The new notes to be issued by Mirant and Mirant Americas Generation LLC and the credit facilities will share the security equally.

None of the debt that is the subject of the exchange offers and bank negotiations is currently secured.

Mirant said that on May 30 Citibank, NA and Credit Suisse First Boston, the agent banks for the company's $2.7 billion of bank debt and $237 million turbine facility, informed the company that they do not support sharing first priority liens with bondholders.

In the exchange offer document filed with the Securities and Exchange Commission, Mirant said the exchange is necessary because it does not expect to be able to refinance its $1.125 billion of senior unsecured bank debt that matures on July 15, 2003 on an unsecured basis.

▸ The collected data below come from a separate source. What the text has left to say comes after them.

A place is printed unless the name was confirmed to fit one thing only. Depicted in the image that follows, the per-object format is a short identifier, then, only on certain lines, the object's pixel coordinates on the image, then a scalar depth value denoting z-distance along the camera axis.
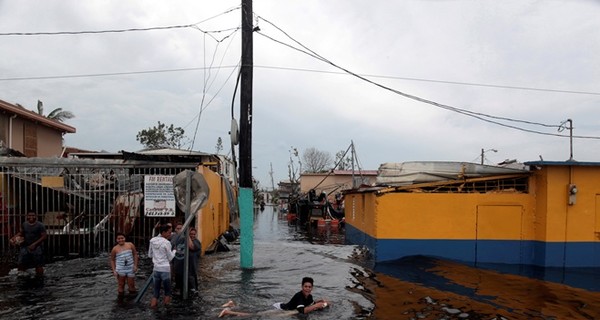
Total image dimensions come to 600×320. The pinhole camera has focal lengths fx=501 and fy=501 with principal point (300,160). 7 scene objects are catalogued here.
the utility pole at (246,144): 12.62
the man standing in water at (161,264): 8.85
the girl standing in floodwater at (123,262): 9.67
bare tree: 90.19
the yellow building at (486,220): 14.20
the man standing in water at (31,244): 11.32
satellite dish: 9.55
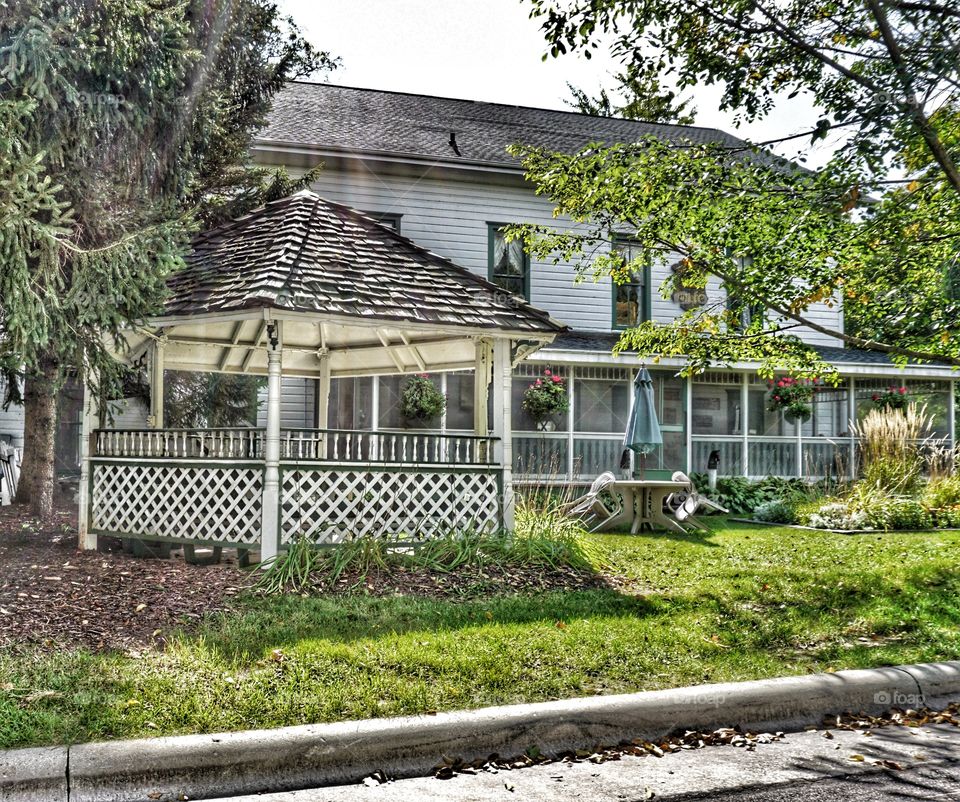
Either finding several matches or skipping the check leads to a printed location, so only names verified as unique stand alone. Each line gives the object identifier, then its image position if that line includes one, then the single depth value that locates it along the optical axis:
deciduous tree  9.78
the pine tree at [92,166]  7.26
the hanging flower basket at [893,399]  19.92
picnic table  14.23
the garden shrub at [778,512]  15.49
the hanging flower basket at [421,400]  16.55
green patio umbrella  14.31
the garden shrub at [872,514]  14.27
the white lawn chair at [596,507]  14.29
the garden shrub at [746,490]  18.25
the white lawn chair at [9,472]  15.12
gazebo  9.27
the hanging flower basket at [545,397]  17.27
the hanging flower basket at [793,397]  19.02
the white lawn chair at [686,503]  14.52
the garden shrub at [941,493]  15.33
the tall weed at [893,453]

"Mirant's Board of Directors believes it would be imprudent and subject the rights of its and MAG's [Mirant Americas Generation] creditors to unacceptable risks to pledge substantially all of its available collateral to achieve a refinancing solely of its shortest maturing indebtedness," the company added.

But it added that it believes that over five years the company's business and economic conditions will recover sufficiently to allow it to repay its creditors in full.

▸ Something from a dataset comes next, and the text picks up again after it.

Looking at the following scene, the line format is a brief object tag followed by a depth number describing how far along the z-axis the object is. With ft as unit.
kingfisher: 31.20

Mirant said it has discussed the plan with ad hoc bondholder committees but said neither the Mirant bondholder group nor the Mirant Americas Generation group has endorsed the plan. In fact, Mirant said the Mirant Americas Generation committee has told the company it believes the offer improperly favors Mirant creditors at the expense of Mirant Americas Generation creditors.

"After a great deal of analysis, we concluded that this bond debt restructuring, coupled with a concurrent bank debt restructuring, is the best way for all of our creditors to receive full payment for what we owe them, while taking steps to preserve value for our shareholders," said Marce Fuller, Mirant's president and chief executive officer, in a news release.

"We believe these exchange offers meet the needs of our debtholders and also are in the best interest of Mirant's various stakeholders."

The exchange offer is for Mirant's $750 million of 2.5% convertible debentures due 2021 but putable in 2004 and $200 million of 7.4% senior notes due 2004. The company is offering $1,000 of new 7.5% senior secured notes due 2008 for each $1,000 of the existing convertibles and senior notes. Mirant noted that it owns $83 million of the securities issued by TIERS trust 2001-14 which uses $400 million of the convertibles as the underlying assets. The TIERS issue is not covered by the exchange because they are not Mirant's securities but the company is proposing that Structured Products Corp. and Citibank make amendments to address this problem.

Mirant Americas Generation is offering $1,000 principal amount of new secured debt for each $1,000 principal amount of its $500 million outstanding 7.625% senior notes due 2006.

The bond exchanges are subject to successful renegotiation of the bank debt.

Talks with the banks are continuing. On May 29 Mirant obtained an extension of its waiver agreement with its banks to July 14.

Mirant is proposing that its restructured credit facility would consist of a $2.05 billion term loan and a $1.1 billion revolving letter of credit and working capital facility, both due after five years.

The proposed Mirant Americas Generation secured credit facility would be a $300 million term loan.

Interest would be at Libor plus 400 basis points, stepping up to Libor plus 450 basis points after three years if Mirant does not reduce borrowings by $300 million.

Mirant proposes paying a 100 basis points fee on closing of the news facilities and a further 100 basis points after three years if it has not reduced borrowings by $300 million.

The facilities would have an unused commitment fee of 50 basis points.

To refinance the credit facilities, Mirant must obtain the agreement of all its banks.

In addition, the exchange requires that holders of 85% of the bonds subject to exchange agree to the plan.

Mirant noted that the fall-back prepackaged Chapter 11 filing would be "substantially similar" to the exchange but would only require the support of two-thirds by amount and one-half by number of creditors voting.

The exchange runs through midnight ET on June 27 unless extended.

The exchange agent is Deutsche Bank Trust Co. Americas and the information agent and voting agent is Innisfree M&A Inc.